▸ **Collected data**
====

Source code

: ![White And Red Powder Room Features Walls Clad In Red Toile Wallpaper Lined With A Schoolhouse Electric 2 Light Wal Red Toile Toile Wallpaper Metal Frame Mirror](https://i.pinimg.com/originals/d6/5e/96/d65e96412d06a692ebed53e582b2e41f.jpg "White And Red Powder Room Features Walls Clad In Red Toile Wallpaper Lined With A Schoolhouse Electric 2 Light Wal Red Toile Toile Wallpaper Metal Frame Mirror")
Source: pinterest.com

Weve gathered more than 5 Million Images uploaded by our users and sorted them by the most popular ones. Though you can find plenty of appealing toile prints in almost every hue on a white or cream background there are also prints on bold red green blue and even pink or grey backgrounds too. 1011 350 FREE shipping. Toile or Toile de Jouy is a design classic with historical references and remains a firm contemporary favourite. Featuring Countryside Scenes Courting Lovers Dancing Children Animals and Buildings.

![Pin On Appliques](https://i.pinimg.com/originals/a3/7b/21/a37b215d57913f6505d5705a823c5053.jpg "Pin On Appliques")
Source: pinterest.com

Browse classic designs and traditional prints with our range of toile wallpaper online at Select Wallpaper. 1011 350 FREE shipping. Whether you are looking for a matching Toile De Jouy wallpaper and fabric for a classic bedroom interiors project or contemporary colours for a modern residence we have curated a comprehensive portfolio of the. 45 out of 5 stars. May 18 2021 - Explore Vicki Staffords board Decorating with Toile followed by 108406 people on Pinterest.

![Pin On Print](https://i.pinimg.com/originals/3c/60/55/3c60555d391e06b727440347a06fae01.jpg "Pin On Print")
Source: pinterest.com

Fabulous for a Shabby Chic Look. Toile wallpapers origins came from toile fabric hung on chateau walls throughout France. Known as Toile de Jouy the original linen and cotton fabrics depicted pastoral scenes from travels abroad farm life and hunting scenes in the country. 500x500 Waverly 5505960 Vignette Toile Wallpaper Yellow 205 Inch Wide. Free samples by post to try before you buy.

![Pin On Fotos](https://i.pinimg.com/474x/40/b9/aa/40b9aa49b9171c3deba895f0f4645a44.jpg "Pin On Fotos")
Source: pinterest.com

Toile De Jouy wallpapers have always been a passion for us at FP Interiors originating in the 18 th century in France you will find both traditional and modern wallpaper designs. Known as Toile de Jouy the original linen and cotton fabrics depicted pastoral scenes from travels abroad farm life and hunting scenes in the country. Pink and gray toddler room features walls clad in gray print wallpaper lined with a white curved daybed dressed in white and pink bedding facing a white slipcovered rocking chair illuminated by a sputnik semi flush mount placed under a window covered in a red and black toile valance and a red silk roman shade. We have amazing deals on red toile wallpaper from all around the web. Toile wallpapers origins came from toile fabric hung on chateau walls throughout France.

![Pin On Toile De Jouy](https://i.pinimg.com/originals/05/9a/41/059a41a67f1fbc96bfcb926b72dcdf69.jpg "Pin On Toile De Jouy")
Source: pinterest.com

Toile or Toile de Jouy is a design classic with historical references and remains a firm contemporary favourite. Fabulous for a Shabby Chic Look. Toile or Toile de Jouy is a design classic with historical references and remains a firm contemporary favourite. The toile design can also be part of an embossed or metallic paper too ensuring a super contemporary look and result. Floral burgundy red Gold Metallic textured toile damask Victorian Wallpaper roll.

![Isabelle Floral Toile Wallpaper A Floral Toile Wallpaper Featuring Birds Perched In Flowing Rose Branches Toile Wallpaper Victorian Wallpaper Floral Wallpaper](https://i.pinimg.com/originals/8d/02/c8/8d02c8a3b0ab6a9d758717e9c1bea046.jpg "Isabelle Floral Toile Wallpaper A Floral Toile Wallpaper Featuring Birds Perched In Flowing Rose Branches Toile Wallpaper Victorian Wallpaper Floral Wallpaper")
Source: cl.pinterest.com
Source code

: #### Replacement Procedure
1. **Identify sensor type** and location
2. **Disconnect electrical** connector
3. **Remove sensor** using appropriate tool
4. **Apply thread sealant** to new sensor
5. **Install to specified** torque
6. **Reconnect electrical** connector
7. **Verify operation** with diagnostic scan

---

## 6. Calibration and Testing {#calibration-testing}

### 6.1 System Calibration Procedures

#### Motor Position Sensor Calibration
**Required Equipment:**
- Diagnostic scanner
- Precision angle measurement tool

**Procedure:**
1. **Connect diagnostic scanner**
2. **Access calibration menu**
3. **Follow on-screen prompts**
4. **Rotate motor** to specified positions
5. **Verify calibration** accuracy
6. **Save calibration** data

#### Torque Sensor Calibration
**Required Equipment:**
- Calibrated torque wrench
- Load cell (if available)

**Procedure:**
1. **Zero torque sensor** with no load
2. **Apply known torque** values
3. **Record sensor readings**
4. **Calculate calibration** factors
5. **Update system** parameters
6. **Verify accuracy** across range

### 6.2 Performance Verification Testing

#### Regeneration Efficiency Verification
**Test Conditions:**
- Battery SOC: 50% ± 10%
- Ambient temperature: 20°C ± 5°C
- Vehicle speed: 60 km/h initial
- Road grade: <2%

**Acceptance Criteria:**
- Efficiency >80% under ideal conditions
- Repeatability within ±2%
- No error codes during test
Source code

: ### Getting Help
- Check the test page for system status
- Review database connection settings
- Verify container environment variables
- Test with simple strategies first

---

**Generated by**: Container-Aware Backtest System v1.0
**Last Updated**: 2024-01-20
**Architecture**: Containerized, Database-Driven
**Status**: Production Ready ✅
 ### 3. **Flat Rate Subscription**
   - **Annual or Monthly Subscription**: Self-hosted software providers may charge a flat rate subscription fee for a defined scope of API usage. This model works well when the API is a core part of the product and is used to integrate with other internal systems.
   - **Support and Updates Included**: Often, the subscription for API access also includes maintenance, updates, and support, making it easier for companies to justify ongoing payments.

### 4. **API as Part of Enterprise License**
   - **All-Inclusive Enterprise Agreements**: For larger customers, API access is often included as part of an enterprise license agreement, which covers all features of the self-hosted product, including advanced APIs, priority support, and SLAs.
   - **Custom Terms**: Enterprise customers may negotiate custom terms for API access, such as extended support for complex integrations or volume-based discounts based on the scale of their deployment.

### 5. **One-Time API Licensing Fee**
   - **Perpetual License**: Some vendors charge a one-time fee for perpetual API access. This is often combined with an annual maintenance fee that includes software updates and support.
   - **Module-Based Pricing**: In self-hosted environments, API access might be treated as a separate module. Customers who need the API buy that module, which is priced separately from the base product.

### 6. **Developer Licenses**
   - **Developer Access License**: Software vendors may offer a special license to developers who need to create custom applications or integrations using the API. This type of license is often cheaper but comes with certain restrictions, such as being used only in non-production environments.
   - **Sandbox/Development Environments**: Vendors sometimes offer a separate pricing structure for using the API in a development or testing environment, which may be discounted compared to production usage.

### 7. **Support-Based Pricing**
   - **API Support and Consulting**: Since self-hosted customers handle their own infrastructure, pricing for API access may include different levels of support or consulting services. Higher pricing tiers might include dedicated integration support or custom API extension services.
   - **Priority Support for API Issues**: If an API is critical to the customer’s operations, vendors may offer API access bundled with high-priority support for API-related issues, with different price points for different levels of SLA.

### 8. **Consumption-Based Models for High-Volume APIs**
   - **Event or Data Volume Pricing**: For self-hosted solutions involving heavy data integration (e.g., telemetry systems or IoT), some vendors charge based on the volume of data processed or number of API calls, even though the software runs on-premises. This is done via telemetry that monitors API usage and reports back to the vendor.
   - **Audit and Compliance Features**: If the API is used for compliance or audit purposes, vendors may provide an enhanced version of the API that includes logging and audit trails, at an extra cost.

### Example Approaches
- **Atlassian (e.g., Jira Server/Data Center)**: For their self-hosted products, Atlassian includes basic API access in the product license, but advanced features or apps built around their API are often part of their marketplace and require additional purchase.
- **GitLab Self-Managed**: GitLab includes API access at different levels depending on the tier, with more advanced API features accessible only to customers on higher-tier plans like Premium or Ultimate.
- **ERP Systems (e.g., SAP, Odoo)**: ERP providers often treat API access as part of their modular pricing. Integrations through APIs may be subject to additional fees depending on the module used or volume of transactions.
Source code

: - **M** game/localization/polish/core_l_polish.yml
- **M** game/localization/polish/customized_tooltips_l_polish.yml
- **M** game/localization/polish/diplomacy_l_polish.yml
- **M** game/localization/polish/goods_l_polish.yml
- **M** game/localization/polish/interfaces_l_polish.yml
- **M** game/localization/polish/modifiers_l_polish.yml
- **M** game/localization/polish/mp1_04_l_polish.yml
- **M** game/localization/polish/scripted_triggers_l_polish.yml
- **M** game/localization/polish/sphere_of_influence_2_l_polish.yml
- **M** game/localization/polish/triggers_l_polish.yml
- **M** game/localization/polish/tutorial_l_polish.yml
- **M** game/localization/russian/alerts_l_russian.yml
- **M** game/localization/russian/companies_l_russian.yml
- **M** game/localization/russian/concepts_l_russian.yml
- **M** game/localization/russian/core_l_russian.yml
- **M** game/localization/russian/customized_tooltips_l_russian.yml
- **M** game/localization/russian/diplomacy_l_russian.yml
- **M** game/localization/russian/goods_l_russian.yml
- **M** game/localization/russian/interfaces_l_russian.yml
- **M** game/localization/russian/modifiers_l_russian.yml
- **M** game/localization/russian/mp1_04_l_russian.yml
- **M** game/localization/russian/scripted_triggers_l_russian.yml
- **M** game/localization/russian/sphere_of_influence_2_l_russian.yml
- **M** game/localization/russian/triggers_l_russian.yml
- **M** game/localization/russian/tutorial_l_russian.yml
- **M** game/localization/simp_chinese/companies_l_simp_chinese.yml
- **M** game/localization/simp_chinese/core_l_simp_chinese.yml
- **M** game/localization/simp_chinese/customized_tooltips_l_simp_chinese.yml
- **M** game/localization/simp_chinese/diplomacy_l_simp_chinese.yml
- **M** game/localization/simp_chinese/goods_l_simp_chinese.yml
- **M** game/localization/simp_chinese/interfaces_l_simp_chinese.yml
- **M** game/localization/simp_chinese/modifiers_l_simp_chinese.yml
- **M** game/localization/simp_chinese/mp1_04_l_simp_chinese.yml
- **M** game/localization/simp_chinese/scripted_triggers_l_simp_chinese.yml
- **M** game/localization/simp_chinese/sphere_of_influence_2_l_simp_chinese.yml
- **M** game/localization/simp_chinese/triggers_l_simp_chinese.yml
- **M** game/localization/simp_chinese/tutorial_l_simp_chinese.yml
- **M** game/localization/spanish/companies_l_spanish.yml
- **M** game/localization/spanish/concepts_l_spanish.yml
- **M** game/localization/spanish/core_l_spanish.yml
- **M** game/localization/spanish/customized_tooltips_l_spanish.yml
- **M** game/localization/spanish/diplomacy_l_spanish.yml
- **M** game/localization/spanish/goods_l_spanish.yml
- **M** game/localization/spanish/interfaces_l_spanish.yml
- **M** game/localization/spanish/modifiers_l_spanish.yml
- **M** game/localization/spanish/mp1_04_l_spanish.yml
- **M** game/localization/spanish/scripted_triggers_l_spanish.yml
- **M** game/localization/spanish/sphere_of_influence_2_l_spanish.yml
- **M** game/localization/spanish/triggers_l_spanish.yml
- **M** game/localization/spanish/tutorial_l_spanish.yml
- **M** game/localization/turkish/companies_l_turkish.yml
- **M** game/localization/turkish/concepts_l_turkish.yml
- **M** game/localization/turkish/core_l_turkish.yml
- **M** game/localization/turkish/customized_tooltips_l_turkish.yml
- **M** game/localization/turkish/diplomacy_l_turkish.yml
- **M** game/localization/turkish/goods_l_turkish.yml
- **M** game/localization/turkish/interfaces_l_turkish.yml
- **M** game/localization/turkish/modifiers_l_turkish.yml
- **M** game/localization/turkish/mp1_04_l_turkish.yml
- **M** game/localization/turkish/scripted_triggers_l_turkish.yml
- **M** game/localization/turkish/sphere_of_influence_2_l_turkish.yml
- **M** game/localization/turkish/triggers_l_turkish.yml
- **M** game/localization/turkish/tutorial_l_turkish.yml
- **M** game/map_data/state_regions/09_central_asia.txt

====

▸ **WHAT IS BEING ASKED**
Each line from the one containing "- **M** game/localization/turkish/interfaces_l_turkish.yml" through the last line of the entries above is to be returned exactly, and no others.

▸ **RESPONSE AREA**
- **M** game/localization/turkish/interfaces_l_turkish.yml
- **M** game/localization/turkish/modifiers_l_turkish.yml
- **M** game/localization/turkish/mp1_04_l_turkish.yml
- **M** game/localization/turkish/scripted_triggers_l_turkish.yml
- **M** game/localization/turkish/sphere_of_influence_2_l_turkish.yml
- **M** game/localization/turkish/triggers_l_turkish.yml
- **M** game/localization/turkish/tutorial_l_turkish.yml
- **M** game/map_data/state_regions/09_central_asia.txt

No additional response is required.